Exercício escrito A
Reproduza sem alterações a parte do texto sobre o filme e a política brasileira que começa com as palavras "Em 1987 a Assembléia" e termina com "ao mesmo tempo.".
Exercício escrito B
Selecione na listagem todas as linhas em que aparece a palavra "kern" e copie-as sem modificá-las.

O Filme, como outros do gênero, tem sua confusa relação entre a realidade e a ficção: o jovem Jason “todavia na boa; sossegado e bem ou até agora nascente” – tradução livre do sobrenome – aprende artes marciais com a finalidade de desarticular uma máfia que obrigava pessoas a participarem de crimes, torturas, chacinas, tráfico de armas, enfim, uma luta solitária contra a opressão.
O espírito de Bruce Lee conduz o jovem Todavia via na boa em seu treinamento no Dojo, utilizando metaforicamente as artes marciais nos ensinamentos do Taoísmo e Budismo, a vitória do que era até então sossegado e bem é óbvia no final do filme, mesmo esparramando e esparramado de sangue e suor para todos os lados da tela.
Em 1985 ocorria a vitória de Tancredo Neves para Presidente do Brasil – primeiro civil eleito indiretamente durante o período da ditadura militar, com o objetivo de conduzir nosso país no processo final de “abertura lenta e gradual”. A morte de Tancredo Neves, e conseqüentemente a posse de José Sarney, viriam a acontecer alguns meses depois. Nesse período a classe média colocou o botom de Fiscal da Sunab e foi lutar pela sua nova identidade cidadã, ou seja, consumidor/usuário.
Ao mesmo tempo que a classe média corria em sua perseguição rumo à Meca, aos bens materiais, viagens para Miami, passear em shopping center, aguardar ansiosamente a vinda do Mc´Donalds nas capitais e usufruir a “liberdade” nunca tão suprimida, muita negociação e tensão acontecia na política brasileira em Brasília e nos Estados.
Em 1987 a Assembléia Constituinte foi concretizada com deputados/as federais e senadores eleitos no ano de 1986, que acumulariam duas funções em seus mandatos, a primeira organizar e aprovar uma constituição nova – nossa primeira certidão de nascimento como consideram Dalmo Dallari e Fábio Comparato – e edificar/consolidar suas funções de parlamentares sem intervenção direta do Executivo, ou seja, constituintes e congressistas ao mesmo tempo.

Dados apresentados
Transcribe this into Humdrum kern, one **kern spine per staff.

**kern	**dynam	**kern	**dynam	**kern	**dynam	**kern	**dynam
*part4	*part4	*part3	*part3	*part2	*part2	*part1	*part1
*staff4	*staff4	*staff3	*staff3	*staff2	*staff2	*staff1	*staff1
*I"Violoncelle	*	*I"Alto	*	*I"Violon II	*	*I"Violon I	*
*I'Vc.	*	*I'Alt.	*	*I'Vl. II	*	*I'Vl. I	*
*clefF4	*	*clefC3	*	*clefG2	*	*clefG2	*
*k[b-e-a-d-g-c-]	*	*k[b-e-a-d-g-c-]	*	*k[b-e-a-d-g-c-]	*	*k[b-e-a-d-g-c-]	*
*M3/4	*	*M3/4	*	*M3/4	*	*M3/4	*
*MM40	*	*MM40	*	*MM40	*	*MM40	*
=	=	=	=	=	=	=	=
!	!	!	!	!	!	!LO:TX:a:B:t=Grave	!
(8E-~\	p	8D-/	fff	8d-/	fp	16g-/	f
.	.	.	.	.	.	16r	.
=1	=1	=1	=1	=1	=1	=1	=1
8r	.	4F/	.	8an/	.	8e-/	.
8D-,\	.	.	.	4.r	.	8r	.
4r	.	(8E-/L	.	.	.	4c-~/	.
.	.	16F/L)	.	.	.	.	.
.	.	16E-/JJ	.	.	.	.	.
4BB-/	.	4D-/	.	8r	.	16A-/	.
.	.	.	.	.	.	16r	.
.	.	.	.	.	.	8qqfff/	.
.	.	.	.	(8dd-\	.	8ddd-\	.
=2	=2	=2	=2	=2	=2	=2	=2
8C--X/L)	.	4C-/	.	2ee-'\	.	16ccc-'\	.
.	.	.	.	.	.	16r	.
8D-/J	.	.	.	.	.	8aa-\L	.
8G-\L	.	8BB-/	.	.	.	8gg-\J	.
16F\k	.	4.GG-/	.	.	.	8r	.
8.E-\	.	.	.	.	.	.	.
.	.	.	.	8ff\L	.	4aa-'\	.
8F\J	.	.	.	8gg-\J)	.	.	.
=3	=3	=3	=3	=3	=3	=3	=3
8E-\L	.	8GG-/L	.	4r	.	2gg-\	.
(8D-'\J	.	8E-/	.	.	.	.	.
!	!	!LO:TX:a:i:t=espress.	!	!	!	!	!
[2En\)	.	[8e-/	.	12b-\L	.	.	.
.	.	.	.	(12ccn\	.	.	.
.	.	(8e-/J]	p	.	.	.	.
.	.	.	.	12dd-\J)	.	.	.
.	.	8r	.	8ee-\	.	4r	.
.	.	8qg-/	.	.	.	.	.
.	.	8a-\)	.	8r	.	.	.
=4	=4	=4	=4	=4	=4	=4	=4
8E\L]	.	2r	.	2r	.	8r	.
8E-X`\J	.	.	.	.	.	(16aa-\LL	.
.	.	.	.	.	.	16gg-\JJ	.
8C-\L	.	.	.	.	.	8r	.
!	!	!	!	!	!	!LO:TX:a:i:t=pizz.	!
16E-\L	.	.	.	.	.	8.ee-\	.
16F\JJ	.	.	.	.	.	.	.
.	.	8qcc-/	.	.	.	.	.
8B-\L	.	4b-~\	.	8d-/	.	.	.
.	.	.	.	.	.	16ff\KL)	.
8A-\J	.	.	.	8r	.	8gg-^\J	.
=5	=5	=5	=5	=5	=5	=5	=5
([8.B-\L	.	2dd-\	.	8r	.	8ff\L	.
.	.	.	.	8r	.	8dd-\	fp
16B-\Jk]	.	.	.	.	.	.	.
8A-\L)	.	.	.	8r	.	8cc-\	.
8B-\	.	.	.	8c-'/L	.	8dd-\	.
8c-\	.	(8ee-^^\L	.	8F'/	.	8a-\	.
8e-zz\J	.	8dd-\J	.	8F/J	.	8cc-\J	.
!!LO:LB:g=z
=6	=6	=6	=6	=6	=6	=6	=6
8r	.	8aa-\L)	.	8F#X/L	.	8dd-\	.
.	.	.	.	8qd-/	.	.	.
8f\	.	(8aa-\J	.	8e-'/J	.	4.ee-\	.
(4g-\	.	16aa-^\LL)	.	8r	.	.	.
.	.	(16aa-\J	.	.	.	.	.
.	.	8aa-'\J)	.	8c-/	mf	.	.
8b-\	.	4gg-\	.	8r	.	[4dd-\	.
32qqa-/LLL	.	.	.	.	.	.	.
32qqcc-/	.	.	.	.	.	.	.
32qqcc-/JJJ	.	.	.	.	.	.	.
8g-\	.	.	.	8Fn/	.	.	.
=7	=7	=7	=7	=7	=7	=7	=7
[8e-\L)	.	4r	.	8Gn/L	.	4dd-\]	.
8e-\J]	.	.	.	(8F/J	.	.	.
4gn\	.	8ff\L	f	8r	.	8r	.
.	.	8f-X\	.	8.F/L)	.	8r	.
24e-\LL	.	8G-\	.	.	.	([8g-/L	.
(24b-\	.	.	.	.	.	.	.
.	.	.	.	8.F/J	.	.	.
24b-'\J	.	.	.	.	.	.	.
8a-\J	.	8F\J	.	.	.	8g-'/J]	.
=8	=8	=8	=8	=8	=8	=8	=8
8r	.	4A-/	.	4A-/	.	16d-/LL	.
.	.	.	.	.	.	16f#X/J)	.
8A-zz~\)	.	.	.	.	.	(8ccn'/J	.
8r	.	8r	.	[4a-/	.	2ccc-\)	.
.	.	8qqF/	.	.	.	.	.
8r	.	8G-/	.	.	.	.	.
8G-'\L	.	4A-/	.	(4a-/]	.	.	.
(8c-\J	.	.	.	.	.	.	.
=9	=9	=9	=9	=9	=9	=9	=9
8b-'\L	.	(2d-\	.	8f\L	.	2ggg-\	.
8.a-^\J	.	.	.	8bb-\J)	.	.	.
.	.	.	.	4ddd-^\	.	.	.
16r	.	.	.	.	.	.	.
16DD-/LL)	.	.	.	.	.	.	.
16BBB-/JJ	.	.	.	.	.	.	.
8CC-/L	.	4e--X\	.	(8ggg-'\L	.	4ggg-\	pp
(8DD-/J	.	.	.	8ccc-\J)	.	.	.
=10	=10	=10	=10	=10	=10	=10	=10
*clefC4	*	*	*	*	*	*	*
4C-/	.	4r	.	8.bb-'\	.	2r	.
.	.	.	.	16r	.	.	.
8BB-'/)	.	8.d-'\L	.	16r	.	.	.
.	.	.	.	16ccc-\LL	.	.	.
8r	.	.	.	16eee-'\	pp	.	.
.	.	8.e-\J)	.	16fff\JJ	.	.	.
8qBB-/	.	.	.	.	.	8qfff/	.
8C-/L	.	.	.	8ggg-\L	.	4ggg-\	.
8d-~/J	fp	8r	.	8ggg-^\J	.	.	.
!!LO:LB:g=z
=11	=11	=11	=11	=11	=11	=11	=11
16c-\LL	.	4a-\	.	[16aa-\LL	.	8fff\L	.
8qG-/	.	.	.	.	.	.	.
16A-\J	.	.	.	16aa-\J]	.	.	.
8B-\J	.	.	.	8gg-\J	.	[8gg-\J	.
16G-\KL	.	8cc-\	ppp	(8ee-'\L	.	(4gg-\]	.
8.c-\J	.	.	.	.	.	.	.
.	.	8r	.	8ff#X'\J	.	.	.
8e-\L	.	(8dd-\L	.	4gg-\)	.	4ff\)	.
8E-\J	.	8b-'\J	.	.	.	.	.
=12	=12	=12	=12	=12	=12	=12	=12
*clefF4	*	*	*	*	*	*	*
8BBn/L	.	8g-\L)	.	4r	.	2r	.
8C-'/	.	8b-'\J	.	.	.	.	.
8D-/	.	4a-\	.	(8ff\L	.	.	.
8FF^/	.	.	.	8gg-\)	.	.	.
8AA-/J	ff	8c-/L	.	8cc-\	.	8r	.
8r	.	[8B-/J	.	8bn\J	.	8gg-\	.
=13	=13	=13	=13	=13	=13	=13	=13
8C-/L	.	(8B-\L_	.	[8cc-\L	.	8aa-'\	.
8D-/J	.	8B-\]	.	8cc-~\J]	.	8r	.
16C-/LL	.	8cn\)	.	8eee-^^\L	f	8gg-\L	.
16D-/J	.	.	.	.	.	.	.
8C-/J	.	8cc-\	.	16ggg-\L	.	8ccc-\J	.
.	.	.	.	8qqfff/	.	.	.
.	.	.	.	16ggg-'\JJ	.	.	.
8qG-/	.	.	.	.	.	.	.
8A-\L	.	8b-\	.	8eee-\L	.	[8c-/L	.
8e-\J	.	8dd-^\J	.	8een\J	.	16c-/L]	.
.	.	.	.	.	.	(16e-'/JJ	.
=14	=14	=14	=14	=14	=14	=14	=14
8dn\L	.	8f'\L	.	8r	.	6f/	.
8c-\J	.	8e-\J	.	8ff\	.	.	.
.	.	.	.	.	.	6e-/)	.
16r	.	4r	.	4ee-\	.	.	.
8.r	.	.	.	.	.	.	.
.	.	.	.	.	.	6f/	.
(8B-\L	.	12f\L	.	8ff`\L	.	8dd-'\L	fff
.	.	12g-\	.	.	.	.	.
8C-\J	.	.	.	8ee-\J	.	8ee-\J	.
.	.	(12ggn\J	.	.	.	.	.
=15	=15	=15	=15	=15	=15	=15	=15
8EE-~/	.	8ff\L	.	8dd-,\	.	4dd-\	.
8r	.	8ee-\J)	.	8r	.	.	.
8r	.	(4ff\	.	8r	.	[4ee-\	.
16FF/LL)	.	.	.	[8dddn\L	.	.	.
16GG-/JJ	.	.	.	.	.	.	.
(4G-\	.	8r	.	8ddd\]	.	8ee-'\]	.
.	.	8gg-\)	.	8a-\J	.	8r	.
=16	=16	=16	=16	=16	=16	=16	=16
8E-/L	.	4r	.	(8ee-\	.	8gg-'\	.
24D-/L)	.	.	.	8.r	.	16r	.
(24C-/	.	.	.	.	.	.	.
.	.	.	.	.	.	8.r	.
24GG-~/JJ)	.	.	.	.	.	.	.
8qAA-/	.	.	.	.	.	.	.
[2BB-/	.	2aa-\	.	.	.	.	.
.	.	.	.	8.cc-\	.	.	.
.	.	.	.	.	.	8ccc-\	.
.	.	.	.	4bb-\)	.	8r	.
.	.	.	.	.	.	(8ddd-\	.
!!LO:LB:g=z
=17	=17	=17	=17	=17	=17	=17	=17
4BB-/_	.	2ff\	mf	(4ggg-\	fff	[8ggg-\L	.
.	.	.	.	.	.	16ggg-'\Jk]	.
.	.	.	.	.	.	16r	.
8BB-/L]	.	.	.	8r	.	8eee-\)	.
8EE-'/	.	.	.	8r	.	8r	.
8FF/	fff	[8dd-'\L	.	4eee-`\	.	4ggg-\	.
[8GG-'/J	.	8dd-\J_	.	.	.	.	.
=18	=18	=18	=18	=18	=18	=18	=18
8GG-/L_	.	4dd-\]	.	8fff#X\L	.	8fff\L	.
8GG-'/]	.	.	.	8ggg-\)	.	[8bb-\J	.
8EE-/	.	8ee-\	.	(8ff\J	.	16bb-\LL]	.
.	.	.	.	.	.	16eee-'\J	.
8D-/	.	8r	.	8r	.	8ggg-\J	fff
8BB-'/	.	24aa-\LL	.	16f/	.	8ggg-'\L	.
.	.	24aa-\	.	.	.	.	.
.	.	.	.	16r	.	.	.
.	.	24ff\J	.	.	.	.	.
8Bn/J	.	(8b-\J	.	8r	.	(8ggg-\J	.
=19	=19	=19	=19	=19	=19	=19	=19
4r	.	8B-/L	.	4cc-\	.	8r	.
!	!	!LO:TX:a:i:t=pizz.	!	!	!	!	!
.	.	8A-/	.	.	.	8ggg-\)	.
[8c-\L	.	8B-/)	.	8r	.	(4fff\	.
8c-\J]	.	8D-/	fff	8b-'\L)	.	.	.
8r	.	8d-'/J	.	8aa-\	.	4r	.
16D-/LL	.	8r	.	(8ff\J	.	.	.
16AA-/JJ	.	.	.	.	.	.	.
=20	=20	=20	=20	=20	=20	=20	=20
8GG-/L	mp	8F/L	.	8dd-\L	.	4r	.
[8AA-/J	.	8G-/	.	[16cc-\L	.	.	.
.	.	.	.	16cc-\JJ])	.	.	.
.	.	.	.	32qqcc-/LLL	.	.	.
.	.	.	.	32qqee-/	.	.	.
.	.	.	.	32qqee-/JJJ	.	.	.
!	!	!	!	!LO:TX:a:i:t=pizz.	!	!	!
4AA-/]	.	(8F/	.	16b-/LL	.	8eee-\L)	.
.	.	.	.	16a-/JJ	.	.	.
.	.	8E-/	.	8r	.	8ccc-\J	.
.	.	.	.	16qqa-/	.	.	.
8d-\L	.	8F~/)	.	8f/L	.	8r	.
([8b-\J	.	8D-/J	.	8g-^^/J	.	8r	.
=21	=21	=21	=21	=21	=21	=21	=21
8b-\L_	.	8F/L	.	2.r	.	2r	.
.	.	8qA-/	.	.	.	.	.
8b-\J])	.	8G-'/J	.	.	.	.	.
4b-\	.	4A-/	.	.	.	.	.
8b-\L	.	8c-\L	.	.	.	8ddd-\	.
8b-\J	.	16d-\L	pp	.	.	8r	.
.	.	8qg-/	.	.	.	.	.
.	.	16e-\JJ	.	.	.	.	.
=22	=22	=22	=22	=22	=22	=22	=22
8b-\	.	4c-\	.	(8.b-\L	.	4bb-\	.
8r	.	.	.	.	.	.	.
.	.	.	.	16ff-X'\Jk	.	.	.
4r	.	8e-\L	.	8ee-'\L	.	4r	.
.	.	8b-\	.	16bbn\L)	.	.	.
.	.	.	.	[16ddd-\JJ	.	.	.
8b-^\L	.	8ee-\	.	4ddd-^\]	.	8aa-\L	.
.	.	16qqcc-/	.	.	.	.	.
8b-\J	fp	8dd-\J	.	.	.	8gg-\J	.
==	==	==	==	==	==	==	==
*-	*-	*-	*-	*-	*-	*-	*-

Solução completa A
Em 1987 a Assembléia Constituinte foi concretizada com deputados/as federais e senadores eleitos no ano de 1986, que acumulariam duas funções em seus mandatos, a primeira organizar e aprovar uma constituição nova – nossa primeira certidão de nascimento como consideram Dalmo Dallari e Fábio Comparato – e edificar/consolidar suas funções de parlamentares sem intervenção direta do Executivo, ou seja, constituintes e congressistas ao mesmo tempo.

Solução completa B
Transcribe this into Humdrum kern, one **kern spine per staff.
**kern	**dynam	**kern	**dynam	**kern	**dynam	**kern	**dynam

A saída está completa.